February 9, 2025
Season of Sharing sets historic mark for 25th annual campaign
Categories: Stories of Impact, Season of Sharing,
Great achievements are accomplished through the collective efforts of many individuals contributing their best. From the Pyramids of Giza to the Human Genome Project, many hands and minds made for successful results and, in doing so, altered the future for an untold number of people.
Our community created its own extraordinary feat through collaboration with this year’s 25th Season of Sharing fundraising campaign – and by raising dollars for the time-tested and trusted safety net managed by the Community Foundation of Sarasota County to assist neighbors experiencing hardship.
In assisting with rents and mortgages, utilities, child care or transportation, Season of Sharing has stepped forward to support some 53,000 individuals and families since 2000. It has helped them avoid evictions – or helped them avoid making no-win decisions like whether to repair the car that you need for work or to pay the rent.
Our community has been able to connect with families of all ages touched by the generosity of their neighbors through the Herald-Tribune’s poignant profiles, which were published throughout a campaign that began shortly after Hurricane Helene impacted our region in late September 2024.
Susan Tyree, 74, of Bradenton is a home health worker helped by Season of Sharing and Turning Points after Hurricane Milton left her displaced and scrambling for an affordable place to live.
This year’s Season of Sharing soared to historic heights through 2,743 individual gifts that raised $7.2 million. It broke every record established throughout the campaign's 25-year history and each gift received – every dollar given – will be used to help someone in our community experiencing financial hardship.
This could be a neighbor, a friend, the talented cook who feeds restaurant patrons, the reliable health care worker who tends to the infirm, the nurturing child care provider who teaches our youngest students their ABCs.
Many faced dire straits
With a hurricane season like the one we just experienced, in which back-to-back storms left devastated communities and whole neighborhoods buried under sand and floodwater, many were left in dire straits.
Facing a damaged dwelling, a waterlogged vehicle or disruptions in work and child care, many of our neighbors confronted financial dilemmas that threatened their stability.
In a community like Sarasota County, where 41% of residents live at or below the ALICE (Asset-Limited, Income-Constrained, Employed) threshold, too many are at the precipice of economic calamity. A missed paycheck, unexpected medical emergency or urgent car repair could shatter the fragile financial foundation on which many lives are perched.
Cecelia, a single mom who works in a Siesta Key restaurant, had already been set back during Summer 2024 by car repairs when successive hurricanes forced the closure of her restaurant, which caused her to lose more than a month of work. Through the Women's Resource Center, Cecelia was helped by Season of Sharing to cover her rent.
Our community stepped up
Thankfully, this is also a community where neighbors step up to help those in need.
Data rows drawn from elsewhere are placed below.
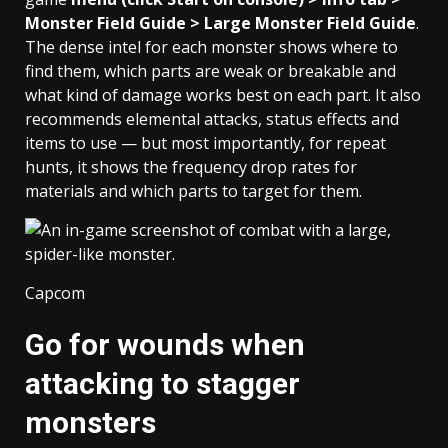
Monster Field Guide > Large Monster Field Guide
.
The dense intel for each monster shows where to
find them, which parts are weak or breakable and
what kind of damage works best on each part. It also
recommends elemental attacks, status effects and
items to use — but most importantly, for repeat
hunts, it shows the frequency drop rates for
materials and which parts to target for them.
Capcom
Go for wounds when
attacking to stagger
monsters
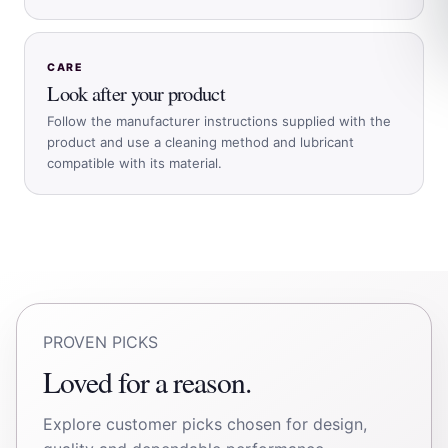
CARE
Look after your product
Follow the manufacturer instructions supplied with the
product and use a cleaning method and lubricant
compatible with its material.
PROVEN PICKS
Loved for a reason.
Explore customer picks chosen for design,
It’s part of our character and DNA.
From an auspicious early beginning with major gifts from The Patterson Foundation, the Baltimore Orioles, the Brian and Sheila Jellison Family Foundation, Eliza and Hugh Culverhouse Jr. and the Bishop-Parker Foundation, the groundswell of support from community members continued to rise through the very end of the campaign on Jan. 31.
Along with The Patterson Foundation’s outright gift this year of $1 million, its $100,000 match on every $500,000 raised by the community meant a total contribution of $2 million this year. That unlimited match, combined with outright gifts, has resulted in a $10.6 million total contribution by The Patterson Foundation since 2010.
Those dollars raised these last few months will be used to assist those in need who were impacted by the storm – and those who may not encounter ripple effects until later in time, which is greatly anticipated.
The network of human service agencies that works with the Community Foundation to deliver dollars to landlords and service providers reports an unprecedented need for help, the absence of which could unravel families and have effects throughout the community.
When Season of Sharing began as a collaboration between the Community Foundation of Sarasota County and the Herald-Tribune 25 years ago, our region was a very different place. A sleepy bedroom town and retirement haven, the Sarasota of 2000 seems an uncomplicated relic compared with the dynamic, nuanced, vibrant and growing community of today.
When the community came together to raise $121,000 during the campaign's first year, it was a major achievement that showcased the compassionate spirit of our hometown. Never could we have imagined that on Season of Sharing’s Silver Anniversary, the people of our community would band together in such a significant way to help ensure their neighbors avoid the dire consequences of missed payments.
During a quarter-century of Season of Sharing, this community has raised $50 million – and counting! – and a sizeable portion of that grand total was raised this year.
In a year of unthinkable loss, our community pulled off an unimaginable triumph.
As we rebound from the hurricane season and continue to wrestle with the challenges of affordability for those who live and work here, there is a lesson from this year’s Season of Sharing: the power we have to create a better community is limitless when we all work together and chip in what we can.
Roxie Jerde is the president and CEO of the Community Foundation of Sarasota County. Mark J. Rochester is the executive editor of the Sarasota Herald-Tribune.